[edit]
ToxiSight: Leveraging Moderator Expertise Through Behavioral Measurement in Gaming Toxicity Annotation
Proceedings of the The 39th Canadian Conference on Artificial Intelligence, PMLR 318:650-661, 2026.
Abstract
Content moderation systems commonly treat human annotators as interchangeable label sources, resolving disagreements through majority voting or expert arbitration. We present ToxiSight, an annotation platform that reframes this assumption: rather than extracting consensus, the system supports moderator reasoning by treating hesitation, revision, and disagreement as signals revealing where content is genuinely ambiguous and where taxonomic guidelines fail. ToxiSight integrates gaming-specific contextual widgets with behavioral telemetry, capturing the cognitive processes underlying toxicity validation decisions.

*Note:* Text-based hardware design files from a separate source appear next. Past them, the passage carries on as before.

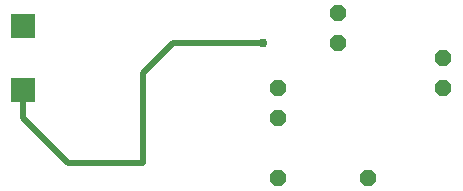
<source format=gbl>
G75*
%MOIN*%
%OFA0B0*%
%FSLAX25Y25*%
%IPPOS*%
%LPD*%
%AMOC8*
5,1,8,0,0,1.08239X$1,22.5*
%
%ADD10OC8,0.05200*%
%ADD11R,0.08268X0.08268*%
%ADD12C,0.02978*%
%ADD13C,0.02000*%
D10*
X0136000Y0016000D03*
X0166000Y0016000D03*
X0136000Y0036000D03*
X0136000Y0046000D03*
X0156000Y0061000D03*
X0156000Y0071000D03*
X0191000Y0056000D03*
X0191000Y0046000D03*
D11*
X0051000Y0045173D03*
X0051000Y0066827D03*
D12*
X0131000Y0061000D03*
D13*
X0066000Y0021000D02*
X0051000Y0036000D01*
X0051000Y0045173D01*
X0091000Y0051000D02*
X0091000Y0021000D01*
X0066000Y0021000D01*
X0091000Y0051000D02*
X0101000Y0061000D01*
X0131000Y0061000D01*
M02*

</source>
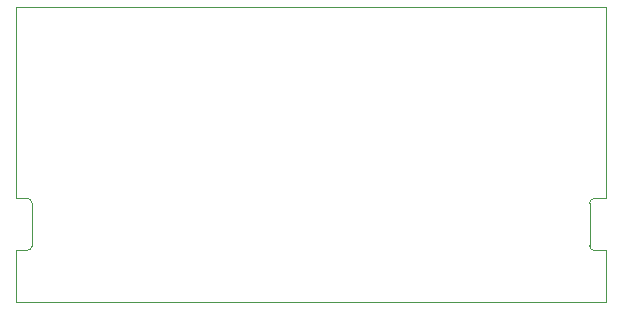
<source format=gbr>
%TF.GenerationSoftware,KiCad,Pcbnew,8.0.7*%
%TF.CreationDate,2025-07-31T15:36:56+01:00*%
%TF.ProjectId,PWMOutputFilter,50574d4f-7574-4707-9574-46696c746572,rev?*%
%TF.SameCoordinates,Original*%
%TF.FileFunction,Profile,NP*%
%FSLAX46Y46*%
G04 Gerber Fmt 4.6, Leading zero omitted, Abs format (unit mm)*
G04 Created by KiCad (PCBNEW 8.0.7) date 2025-07-31 15:36:56*
%MOMM*%
%LPD*%
G01*
G04 APERTURE LIST*
%TA.AperFunction,Profile*%
%ADD10C,0.050000*%
%TD*%
%TA.AperFunction,Profile*%
%ADD11C,0.120000*%
%TD*%
G04 APERTURE END LIST*
D10*
X100000000Y-79900000D02*
X100000000Y-80000000D01*
X50000000Y-79900000D02*
X50000000Y-80000000D01*
X50000000Y-66900000D02*
X50000000Y-55000000D01*
X100000000Y-80000000D02*
X50000000Y-80000000D01*
X100000000Y-55000000D02*
X100000000Y-66900000D01*
X50000000Y-55000000D02*
X100000000Y-55000000D01*
D11*
%TO.C,J2*%
X51400000Y-75200000D02*
G75*
G02*
X51000000Y-75600000I-400000J0D01*
G01*
X51000000Y-71200000D02*
G75*
G02*
X51400000Y-71600000I-2J-400002D01*
G01*
X50000000Y-75600000D02*
X50000000Y-79900000D01*
X51000000Y-75600000D02*
X50000000Y-75600000D01*
X51400000Y-75200000D02*
X51400000Y-71600000D01*
X50000000Y-71200000D02*
X50000000Y-66900000D01*
X51000000Y-71200000D02*
X50000000Y-71200000D01*
%TO.C,J1*%
X98600000Y-71600000D02*
G75*
G02*
X99000000Y-71200000I400000J0D01*
G01*
X99000000Y-75600000D02*
G75*
G02*
X98600000Y-75200000I2J400002D01*
G01*
X100000000Y-71200000D02*
X100000000Y-66900000D01*
X99000000Y-71200000D02*
X100000000Y-71200000D01*
X98600000Y-71600000D02*
X98600000Y-75200000D01*
X100000000Y-75600000D02*
X100000000Y-79900000D01*
X99000000Y-75600000D02*
X100000000Y-75600000D01*
%TD*%
M02*

</source>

Through deployment with 10 professional moderators across 60,000 lines of gaming chat, we demonstrate that behavioral patterns expose systematic category failures invisible to traditional inter-annotator metrics. The Controversial category shows 72% revision rates with fast processing times, indicating immediate recognition of definitional breakdown, while Threats (Life-Threatening) exhibits 75% revisions with slow processing, signaling genuine interpretive complexity. Completion rates improved from 60% to 95%, and moderators reported reduced decision stress when permitted to express uncertainty. This case study demonstrates that trustworthy toxicity detection requires annotation systems designed around the irreducible complexity of human judgment, not against it.